For the remainder of local programming blocks within the CBC Radio One schedule, CBY broadcasts programming from CBN in St. John's.

==Transmitters==

On May 27, 1986, the CRTC approved the CBC's application to change CBNE from 1370 to 1420 kHz. CBNE was later converted to 91.9 MHz on February 15, 1989.

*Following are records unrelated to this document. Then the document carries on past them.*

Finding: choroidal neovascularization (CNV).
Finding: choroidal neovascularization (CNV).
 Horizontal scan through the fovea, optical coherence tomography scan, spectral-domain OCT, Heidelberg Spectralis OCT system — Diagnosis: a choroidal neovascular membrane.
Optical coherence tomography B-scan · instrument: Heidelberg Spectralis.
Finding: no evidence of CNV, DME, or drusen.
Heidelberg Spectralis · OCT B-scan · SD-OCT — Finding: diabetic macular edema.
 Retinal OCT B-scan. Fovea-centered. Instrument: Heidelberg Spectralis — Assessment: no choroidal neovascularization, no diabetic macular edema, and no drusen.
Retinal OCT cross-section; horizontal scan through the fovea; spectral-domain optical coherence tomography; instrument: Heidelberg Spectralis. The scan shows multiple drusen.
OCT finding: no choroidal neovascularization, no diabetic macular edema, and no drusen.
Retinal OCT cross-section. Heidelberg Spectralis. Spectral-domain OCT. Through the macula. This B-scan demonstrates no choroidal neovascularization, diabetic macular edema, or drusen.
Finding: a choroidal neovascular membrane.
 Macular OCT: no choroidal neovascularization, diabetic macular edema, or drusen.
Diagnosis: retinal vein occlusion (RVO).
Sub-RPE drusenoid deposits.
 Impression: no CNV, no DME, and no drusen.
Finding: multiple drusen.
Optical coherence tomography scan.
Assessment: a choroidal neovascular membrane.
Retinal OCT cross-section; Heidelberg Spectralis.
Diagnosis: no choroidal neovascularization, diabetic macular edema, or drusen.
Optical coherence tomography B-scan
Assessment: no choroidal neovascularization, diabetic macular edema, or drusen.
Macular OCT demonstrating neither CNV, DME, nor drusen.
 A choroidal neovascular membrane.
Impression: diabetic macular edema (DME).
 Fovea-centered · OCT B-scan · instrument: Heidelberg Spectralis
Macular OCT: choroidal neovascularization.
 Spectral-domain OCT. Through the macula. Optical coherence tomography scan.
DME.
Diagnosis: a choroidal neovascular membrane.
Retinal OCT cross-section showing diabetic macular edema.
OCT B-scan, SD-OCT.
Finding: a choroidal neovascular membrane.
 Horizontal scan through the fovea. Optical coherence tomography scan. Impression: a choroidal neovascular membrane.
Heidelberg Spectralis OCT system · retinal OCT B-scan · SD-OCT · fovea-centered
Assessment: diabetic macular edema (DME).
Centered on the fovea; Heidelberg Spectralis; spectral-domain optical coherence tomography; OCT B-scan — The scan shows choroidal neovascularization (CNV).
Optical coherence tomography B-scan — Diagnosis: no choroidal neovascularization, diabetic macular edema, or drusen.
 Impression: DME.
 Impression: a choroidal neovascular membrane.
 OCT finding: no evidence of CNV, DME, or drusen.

On February 5, 2018, the CRTC approved the CBC's application to convert CBNA 600 to 100.3 MHz with an effective radiated power of 4,500 watts (non-directional antenna with an effective height of the antenna above average terrain of 173 metres). The licensee also stated that the new FM transmitter will reach a greater population than the existing AM signal.

Rebroadcasters of CBY
| City of licence | Identifier | Frequency | Power | Class | RECNet | Notes |
|---|---|---|---|---|---|---|
| Bonne Bay | CBNF-FM | 89.1 FM | 2900 watts | A | Query | 49°33′11.16″N 57°53′21.12″W﻿ / ﻿49.5531000°N 57.8892000°W |
| Deer Lake | CBDT-FM | 96.3 FM | 1175 watts | A | Query | 49°14′21.84″N 57°28′26.04″W﻿ / ﻿49.2394000°N 57.4739000°W |
| Mount St. Margaret | CBYM-FM | 98.7 FM | 10000 watts | B | Query | 51°1′5.16″N 56°48′42.84″W﻿ / ﻿51.0181000°N 56.8119000°W |
| Port aux Basques | CBNE-FM | 91.9 FM | 1280 watts | A | Query | 47°34′49.08″N 59°8′42″W﻿ / ﻿47.5803000°N 59.14500°W |
| Port Saunders | CBNJ-FM | 90.5 FM | 261 watts | A | Query | 50°38′57.84″N 57°17′44.16″W﻿ / ﻿50.6494000°N 57.2956000°W |
| Portland Creek | CBYP-FM | 89.5 FM | 850 watts | A | Query | 50°8′42″N 57°37′37.92″W﻿ / ﻿50.14500°N 57.6272000°W |
| St. Andrew's | CBNH-FM | 93.7 FM | 2700 watts | A | Query | 47°48′11.88″N 59°17′20.04″W﻿ / ﻿47.8033000°N 59.2889000°W |
| St. Anthony | CBNA-FM | 100.3 FM | 4500 watts | A | Query | 51°21′12.96″N 55°33′56.16″W﻿ / ﻿51.3536000°N 55.5656000°W |
| Stephenville | CBNC-FM | 88.7 FM | 3600 watts | B | Query | 48°35′22.92″N 58°39′43.92″W﻿ / ﻿48.5897000°N 58.6622000°W |

==CBY call sign history==
The call sign CBY was previously used by a CBL rebroadcaster in Toronto from 1938 to 1943.